#### [WHAT YOU ARE ASKED TO DO]
Copy the records word for word, omitting all pictures.

Saved data entries
=== Begin Enclosure ===

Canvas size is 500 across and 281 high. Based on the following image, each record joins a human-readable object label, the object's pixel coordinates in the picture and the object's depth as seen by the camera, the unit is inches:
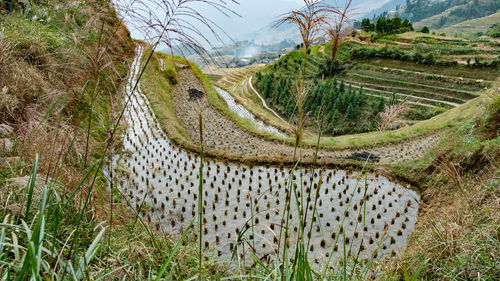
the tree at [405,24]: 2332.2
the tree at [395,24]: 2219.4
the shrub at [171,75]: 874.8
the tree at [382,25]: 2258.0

=== End Enclosure ===

#### [EXERCISE ANSWER]
Canvas size is 500 across and 281 high. Based on the following image, each record joins a human-readable object label, the object's pixel coordinates in the picture and the object's depth as seen by the camera, the unit is inches:
the tree at [405,24]: 2332.2
the tree at [395,24]: 2219.4
the shrub at [171,75]: 874.8
the tree at [382,25]: 2258.0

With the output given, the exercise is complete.